2 min

Eighties gem

A slice of dysfunctional North American pie

Credit: Xtra files

Burn This, Lanford Wilson’s 1980s drama, resonates with gay themes in a subtle way that depends largely upon a complex discussion of gender. The original production, starring John Malkovich, was an exercise in fast paced, laugh-a-minute-cry-the-next theatrics. Malkovich wore a very convincing wig that was likened to Theda Bera’s Cleopatra by one reviewer. Last year Edward Norton took on the starring role off-Broadway. I suspect he was fabulous.

The play begins with the news that a gay dancer has died tragically. When his brother appears to remove his siblings’ belongings from the apartment he shared with an advertising queen and a straight choreographer, the audience notices similarities between brothers. Twenty years ago I was astounded by the possibility that my own brother and I could have anything in common physically. I mince. He swaggers. This play forced me, against my fey will, to recognize the slippage that occurs between genders. Ultimately, my very straight brother is a pansy, too. He just hides it better than I do.

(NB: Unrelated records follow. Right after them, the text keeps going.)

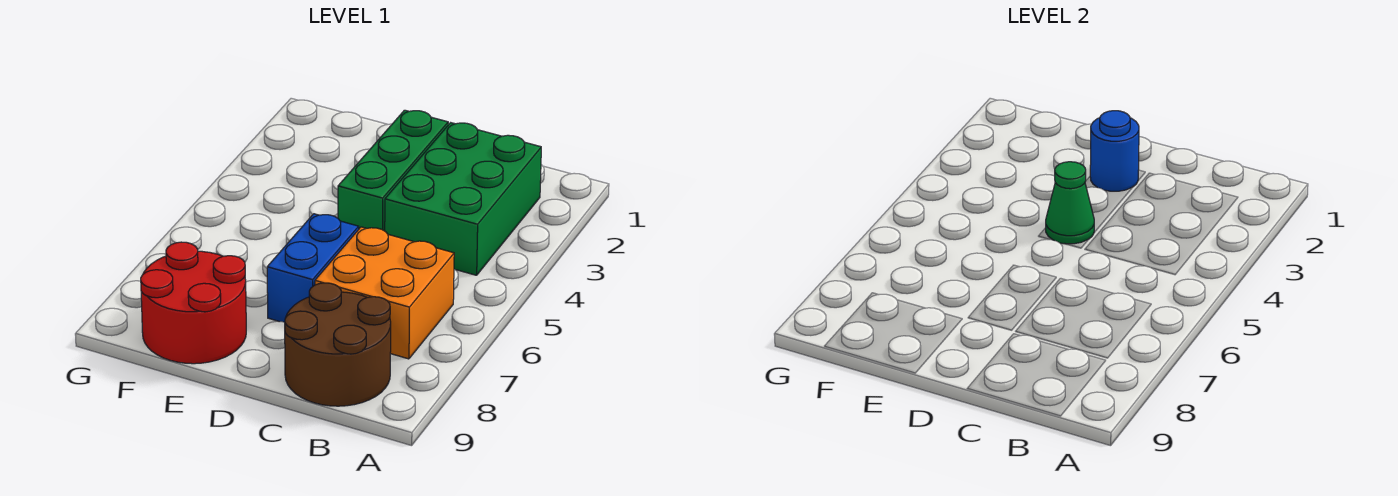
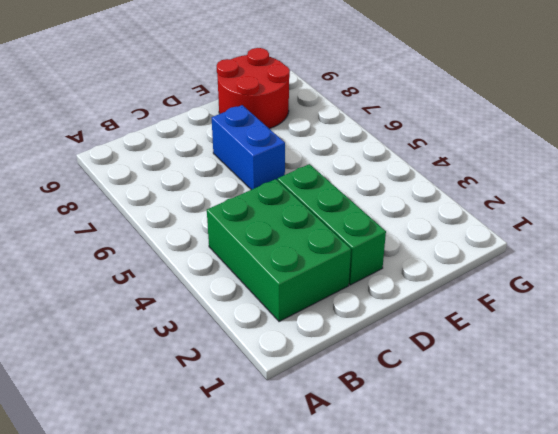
none -> orange brick B6:C7 level 1
none -> brown round brick B8:C9 level 1

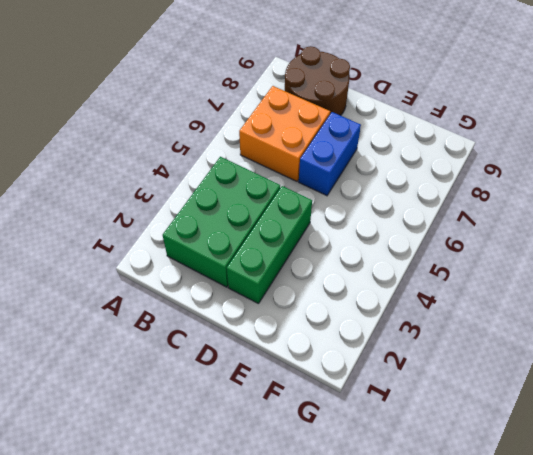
none -> red round brick E8:F9 level 1
none -> blue round brick D2 level 2

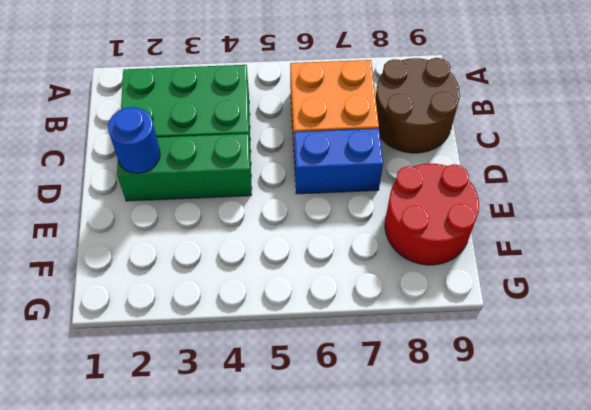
none -> green cone D4 level 2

Wilson’s dialogue uses references to cooking and clothing in order to make subtle gender connections, and depends upon a lead actor who can be abrasive, hostile, frightening and irresistible all at the same time. The Little Fish Co-op production, currently running at Tallulah’s Cabaret, succeeds beautifully. Patrick Garrow as Pale, the straight brother, dons a macho “accent” and bounces around the stage in a cocaine-induced, neurotic frenzy that is layered with fine emotional nuance.

James Greenwood as Larry consistently stops the show with well-paced one-liners. This may be the only problem with the play. Wilson created yet another gay drama that hinges upon death as the initial conflict and embroiders it with a somewhat shallow gay stereotype. Greenwood’s marvelous performance moves the laughable/lovable cliché beyond what could have descended into vacuous drivel.

Kathryn Winslow as the straight dancer/choreographer delivers a very cool and sophisticated performance that dives into believable emotional depth adeptly and at a moment’s notice. And her outfits are divine. The original production sported leg warmers. But that was the ’80s. Neil Girvan gives a fine performance as Burton. His role makes for remarkably entertaining connections to “gayness” as his story intertwines with same-sex blowjobs and the identity of the dead brother’s cocaine-happy sibling.

Lighting, by Josh Schwebel, gives the piece an elegant, stylized quality that cuts the naturalism at just the right moments. Matthew Kutas (director) and Evan Tsitsias (co-director) have mastered a small platform stage that could have become restricting with less skilled blocking and performances.

This slice of the dysfunctional North American pie describes Canada as “cold, snowy and exhausting.” It asks the timeless question regarding prairie life: “What sustains these people?” Now I ask you? Who can resist such remarkable and poignant comedy? Not I.